■ WHAT YOU NEED TO DO ■
Scan the following material for the string "applications" and copy each line in which it appears.

=== DATASET RECORDS ===

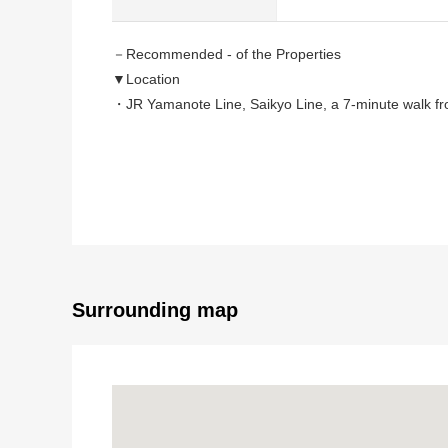
－Recommended - of the Properties
▼Location
・JR Yamanote Line, Saikyo Line, a 7-minute walk fr
・Tokyu Toyoko Line, an 8-minute walk from Tokyo Me
・Keio Inokashira Line, Tokyo Metro Hanzomon Line, 
・A 10-minute walk from Tokyu Denentoshi Line "Shib
・A 12-minute walk from Tokyu Toyoko Line "Daikany
▼Characteristics of the condominium
・The security is reliable in condominium with the au
・Pets allowed (there is breeding detailed regulation
Surrounding map
・The condominium which is Trash collection area 24H
▼Characteristics of the room
・Two lighting that about 9.7 quires of Western-style
・With bathroom ventilation with clothes drying functi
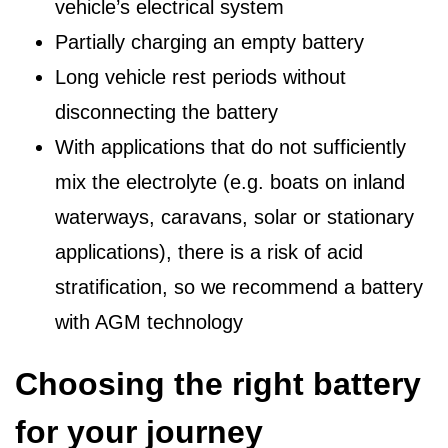
vehicle’s electrical system
Partially charging an empty battery
Long vehicle rest periods without
disconnecting the battery
With applications that do not sufficiently
mix the electrolyte (e.g. boats on inland
waterways, caravans, solar or stationary
applications), there is a risk of acid
stratification, so we recommend a battery
with AGM technology
Choosing the right battery
for your journey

===

■ YOUR RESPONSE ■
With applications that do not sufficiently
applications), there is a risk of acid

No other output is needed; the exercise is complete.